Si, comme beaucoup l’on déjà remarqué, cette pause dans le déroulement planifié de l’Histoire néo-libérale est une occasion majeure d’en changer le cours [2], elle offre aussi, en tant que crise, un objet d’analyse précieux. Notre réponse collective au bouleversement, ne serait-ce que temporaire, qui s’impose à nous, donnera sûrement à penser sur ce que nous sommes. De plus, la classe dominante ayant le monopole aussi bien de l’émergence que de la gestion de la crise, cet épisode représentera sans doute un levier de colère et de contestation déterminant dans la dynamique militante. En d’autres termes, une analyse critique de la crise peut alimenter deux perspectives intéressantes : taper fort sur le système et ses dirigeants, et réfléchir à nos luttes face à ce système dans ce contexte. Mais les outils d’analyse dont nous disposons sont parfois incomplets, notamment sur des sujets techniques (et tout aussi politiques) comme celui de la santé.

Bien que la crise sanitaire actuelle soit multifactorielle, elle a la particularité d’être étroitement liée à ce que l’on pourrait appeler le domaine des « sciences et techniques ». Notre vision du problème, et les stratégies mises en œuvre pour le résoudre, dépendent par exemple de la dynamique de l’épidémie, de sa réponse à des mesures politiques de santé, des traitements disponibles pour traiter le virus, etc. Ces connaissances sont en grande partie élaborées au sein des universités et des laboratoires de recherche. Si l’État dispose de son « conseil scientifique », les classes travailleuses, qui ont pourtant vocation à s’émanciper, notamment via l’accès au savoir, n’ont accès à l’information scientifique qu’à travers les classes dominantes, dont elles se méfient naturellement. Dans les milieux militants de gauche, cette désappropriation peut parfois s’accompagner d’une défiance vis à vis d’une science vue comme dépolitisante et de solutions techniques développées par le capitalisme pour panser les plaies qu’il a délibérément ouvertes. D’autres analyses, politiques et philosophiques, sont alors souvent privilégiées. Abandonne-t-on pour autant l’information scientifique ? Pas sûr : en temps de crise, on est tenté de bondir sur les polémiques scientifiques mises en scène par les médias, dépistage, chloroquine, masque ou pas masque, gripette ou pas gripette. En l’absence d’une analyse collective « par le bas » de ces questions, on se retrouve dans une situation fort inconfortable ; nous nous limitons aux analyses individuelles et/ou nous nous en remettons à la parole d’une autorité scientifique.

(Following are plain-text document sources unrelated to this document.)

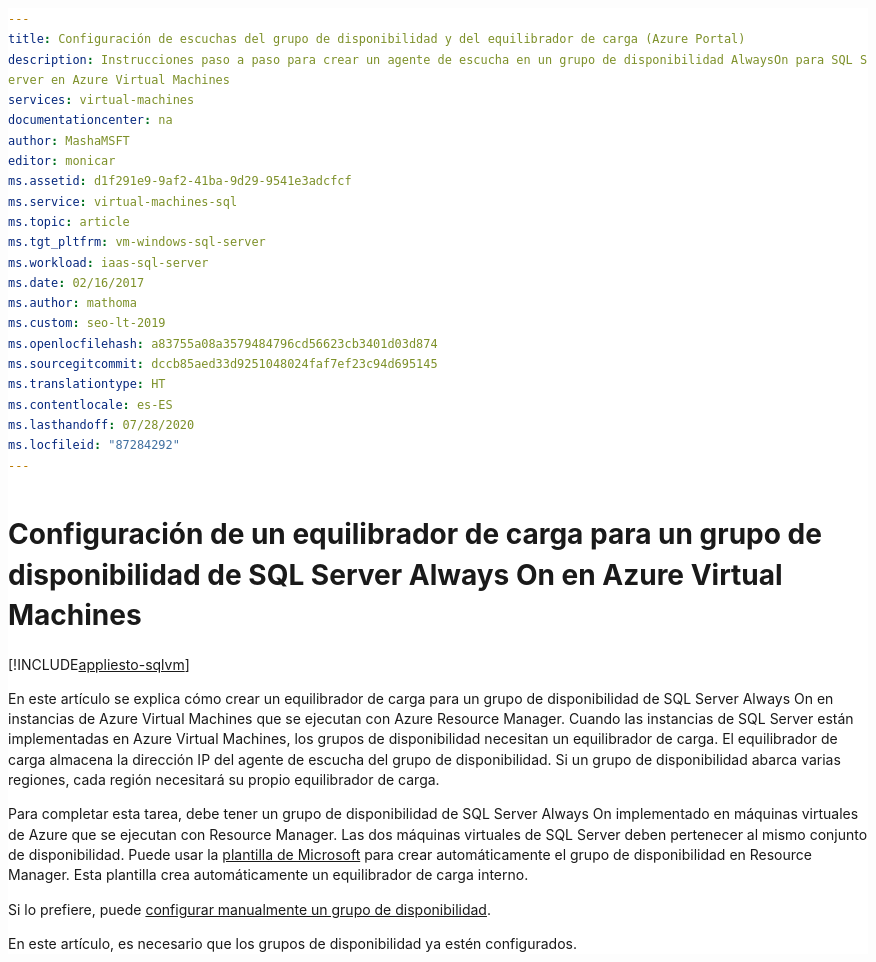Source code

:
 ```yaml
---
title: Configuración de escuchas del grupo de disponibilidad y del equilibrador de carga (Azure Portal)
description: Instrucciones paso a paso para crear un agente de escucha en un grupo de disponibilidad AlwaysOn para SQL Server en Azure Virtual Machines
services: virtual-machines
documentationcenter: na
author: MashaMSFT
editor: monicar
ms.assetid: d1f291e9-9af2-41ba-9d29-9541e3adcfcf
ms.service: virtual-machines-sql
ms.topic: article
ms.tgt_pltfrm: vm-windows-sql-server
ms.workload: iaas-sql-server
ms.date: 02/16/2017
ms.author: mathoma
ms.custom: seo-lt-2019
ms.openlocfilehash: a83755a08a3579484796cd56623cb3401d03d874
ms.sourcegitcommit: dccb85aed33d9251048024faf7ef23c94d695145
ms.translationtype: HT
ms.contentlocale: es-ES
ms.lasthandoff: 07/28/2020
ms.locfileid: "87284292"
---
```

# <a name="configure-a-load-balancer-for-a-sql-server-always-on-availability-group-in-azure-virtual-machines"></a>Configuración de un equilibrador de carga para un grupo de disponibilidad de SQL Server Always On en Azure Virtual Machines

[!INCLUDE[appliesto-sqlvm](../../includes/appliesto-sqlvm.md)]


En este artículo se explica cómo crear un equilibrador de carga para un grupo de disponibilidad de SQL Server Always On en instancias de Azure Virtual Machines que se ejecutan con Azure Resource Manager. Cuando las instancias de SQL Server están implementadas en Azure Virtual Machines, los grupos de disponibilidad necesitan un equilibrador de carga. El equilibrador de carga almacena la dirección IP del agente de escucha del grupo de disponibilidad. Si un grupo de disponibilidad abarca varias regiones, cada región necesitará su propio equilibrador de carga.

Para completar esta tarea, debe tener un grupo de disponibilidad de SQL Server Always On implementado en máquinas virtuales de Azure que se ejecutan con Resource Manager. Las dos máquinas virtuales de SQL Server deben pertenecer al mismo conjunto de disponibilidad. Puede usar la [plantilla de Microsoft](availability-group-azure-marketplace-template-configure.md) para crear automáticamente el grupo de disponibilidad en Resource Manager. Esta plantilla crea automáticamente un equilibrador de carga interno. 

Si lo prefiere, puede [configurar manualmente un grupo de disponibilidad](availability-group-manually-configure-tutorial.md).

En este artículo, es necesario que los grupos de disponibilidad ya estén configurados.  

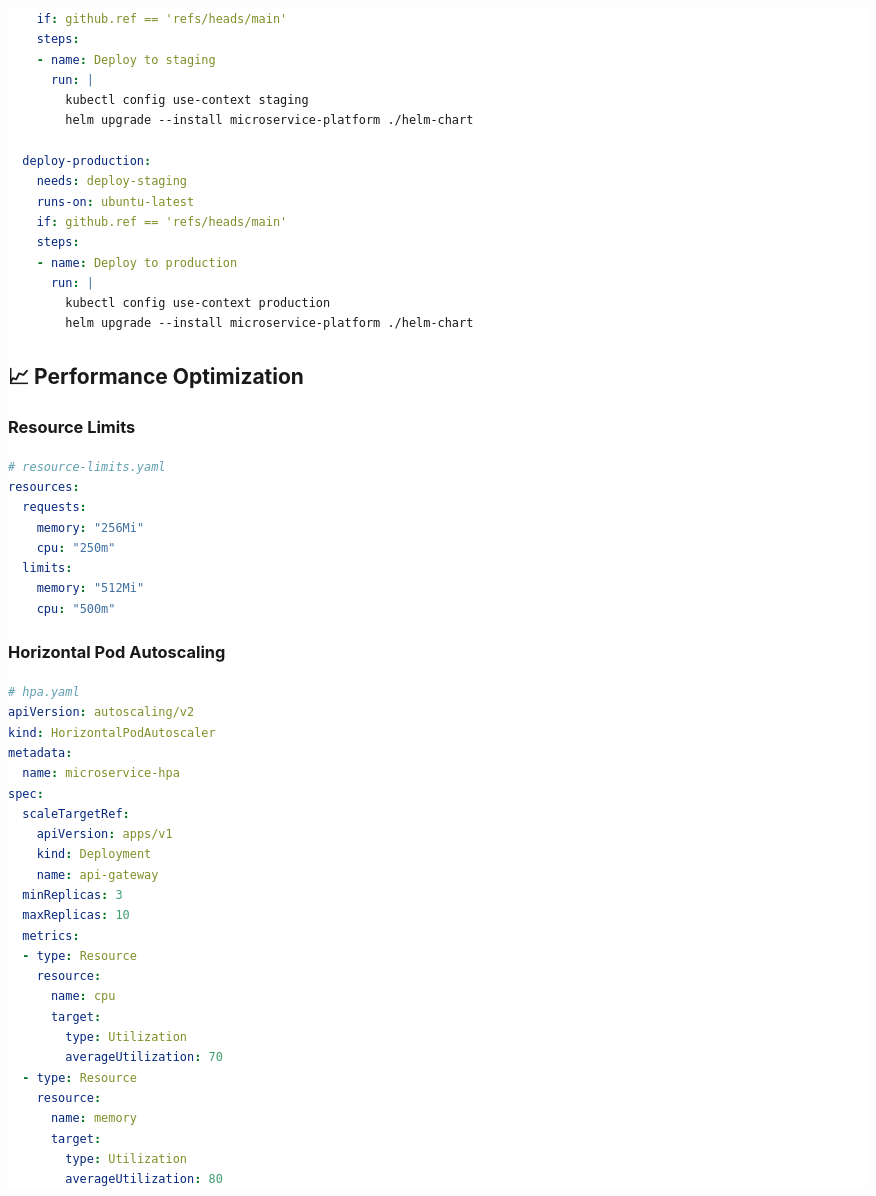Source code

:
 ```yaml
    if: github.ref == 'refs/heads/main'
    steps:
    - name: Deploy to staging
      run: |
        kubectl config use-context staging
        helm upgrade --install microservice-platform ./helm-chart

  deploy-production:
    needs: deploy-staging
    runs-on: ubuntu-latest
    if: github.ref == 'refs/heads/main'
    steps:
    - name: Deploy to production
      run: |
        kubectl config use-context production
        helm upgrade --install microservice-platform ./helm-chart
```

## 📈 Performance Optimization

### Resource Limits
```yaml
# resource-limits.yaml
resources:
  requests:
    memory: "256Mi"
    cpu: "250m"
  limits:
    memory: "512Mi"
    cpu: "500m"
```

### Horizontal Pod Autoscaling
```yaml
# hpa.yaml
apiVersion: autoscaling/v2
kind: HorizontalPodAutoscaler
metadata:
  name: microservice-hpa
spec:
  scaleTargetRef:
    apiVersion: apps/v1
    kind: Deployment
    name: api-gateway
  minReplicas: 3
  maxReplicas: 10
  metrics:
  - type: Resource
    resource:
      name: cpu
      target:
        type: Utilization
        averageUtilization: 70
  - type: Resource
    resource:
      name: memory
      target:
        type: Utilization
        averageUtilization: 80
```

Ce cloisonnement de l’information scientifique nous dépossède d’une partie importante de notre capacité d’organisation collective et de notre pouvoir de contestation face à l’État et au Capital. Pire, notre défiance des discours dominants peut parfois nous inciter à ignorer certaines informations pourtant correctes, ou à privilégier certains canaux qui les contredisent. Pendant les semaines qui ont précédé les mesures de confinement en France, l’épidémie de coronavirus a été relativement peu considérée dans les médias militants, pendant que les grands médias s’agitaient déjà en provoquant parfois des réactions de paniques et de psychose. Dans les milieux militants, peu d’espaces semblent avoir été créés pour discuter de ces questions et anticiper, organiser, préparer les luttes en conséquence. Ce constat ne doit en aucun cas être porté à la charge des collectifs, syndicats, etc ; ils ont bien d’autres problèmes à gérer. Mais on pourrait regretter l’inexistence de collectifs autonomes dédiés à ces questions, dont le travail de veille, de recherche, d’analyse sur le thème des sciences et des techniques, pourrait contribuer à produire de la matière propice à la réappropriation collective et à la politisation de ces questions. Dans ce type de crise, le résultat de cette absence de conscience collective peut être amer, car c’est l’État qui en bon patriarche prend des décisions très fermes, en nous surprenant, en nous soumettant. Symboliquement, une certaine humiliation politique peut même être ressentie lorsque l’État nous annonce avec autorité, avant même nous n’ayons vraiment pris conscience du problème, la marche à suivre pour nous protéger, et de surcroît, lorsqu’il a raison.